Well, if you are grafting hard, twisted wood like jujubes or muscadines, tightening the bands until the wood aligns kinda makes sense. But…paw paw branches are hardly “wood” and are easily pulled snug w/o much persuasion. Maybe doing cleft grafts with twigs that are not very mismatched in thickness might be simpler. Only put enough band tension to hold the 3 pcs. snug, not smashed together wherein the soft, thin, fragile, paper-thin skin won’t get choked to death. Is the skin/bark on any other fruit tree as underengineered, underfortified, underdeveloped,or unfit for rough handling as paw paws???

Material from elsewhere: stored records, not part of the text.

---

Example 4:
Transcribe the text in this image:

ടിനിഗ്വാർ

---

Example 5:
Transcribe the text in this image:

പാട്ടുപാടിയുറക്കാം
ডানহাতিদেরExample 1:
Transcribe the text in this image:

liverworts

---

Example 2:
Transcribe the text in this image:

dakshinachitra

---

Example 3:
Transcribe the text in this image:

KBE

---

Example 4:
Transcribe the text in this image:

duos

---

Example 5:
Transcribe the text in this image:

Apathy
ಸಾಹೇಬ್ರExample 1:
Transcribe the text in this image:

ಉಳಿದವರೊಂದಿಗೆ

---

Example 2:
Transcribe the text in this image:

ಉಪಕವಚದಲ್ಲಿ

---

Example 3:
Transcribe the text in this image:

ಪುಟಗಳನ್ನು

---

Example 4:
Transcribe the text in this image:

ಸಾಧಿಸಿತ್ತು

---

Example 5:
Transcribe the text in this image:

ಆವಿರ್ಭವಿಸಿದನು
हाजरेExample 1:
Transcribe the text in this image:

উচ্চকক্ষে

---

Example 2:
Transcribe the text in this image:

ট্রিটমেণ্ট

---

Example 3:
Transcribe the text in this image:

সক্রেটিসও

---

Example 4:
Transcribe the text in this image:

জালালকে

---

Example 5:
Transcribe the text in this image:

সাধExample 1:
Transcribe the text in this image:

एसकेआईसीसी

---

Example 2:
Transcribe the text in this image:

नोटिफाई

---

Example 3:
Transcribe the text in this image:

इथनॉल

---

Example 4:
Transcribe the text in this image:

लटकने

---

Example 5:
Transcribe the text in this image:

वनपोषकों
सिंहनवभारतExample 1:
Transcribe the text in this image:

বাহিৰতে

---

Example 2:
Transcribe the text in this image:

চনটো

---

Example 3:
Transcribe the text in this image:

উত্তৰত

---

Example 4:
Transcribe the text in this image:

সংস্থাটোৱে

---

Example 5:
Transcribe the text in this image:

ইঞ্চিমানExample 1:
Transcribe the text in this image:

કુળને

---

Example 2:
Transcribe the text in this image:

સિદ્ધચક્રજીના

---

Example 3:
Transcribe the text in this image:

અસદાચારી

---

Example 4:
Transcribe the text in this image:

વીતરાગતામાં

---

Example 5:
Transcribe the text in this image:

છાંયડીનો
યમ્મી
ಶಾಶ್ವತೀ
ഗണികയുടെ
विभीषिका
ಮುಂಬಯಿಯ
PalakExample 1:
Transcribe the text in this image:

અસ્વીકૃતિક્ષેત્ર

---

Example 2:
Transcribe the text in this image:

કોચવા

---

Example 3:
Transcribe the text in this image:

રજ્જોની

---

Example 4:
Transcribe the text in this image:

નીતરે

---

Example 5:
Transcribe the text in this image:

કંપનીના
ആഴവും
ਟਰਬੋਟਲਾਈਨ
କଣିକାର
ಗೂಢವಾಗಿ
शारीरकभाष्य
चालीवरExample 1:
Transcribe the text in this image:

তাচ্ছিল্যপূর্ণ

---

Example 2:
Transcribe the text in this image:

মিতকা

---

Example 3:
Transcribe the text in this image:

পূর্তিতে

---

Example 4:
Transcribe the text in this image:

Fruit- Thanks for bringing up pawpaw bark fragility- I had never really thought about it but now that you mention it that accounts for my strangulation crime against Asimina triloba. Next spring will be much gentler. I always tell friends that almost everything about pawpaws is just different, weird, unusual, which makes it very interesting. Always learning something new.

The “mega chip-bud bark inlay” http://www.redfernfarm.com/Practical%20Grafting.pdf is supposed to be good for paw paws. I’ve never used it, or grafted pawpaws, and haven’t found much research about it. Someone had this link in a thread this past Spring, but I don’t recall the thread.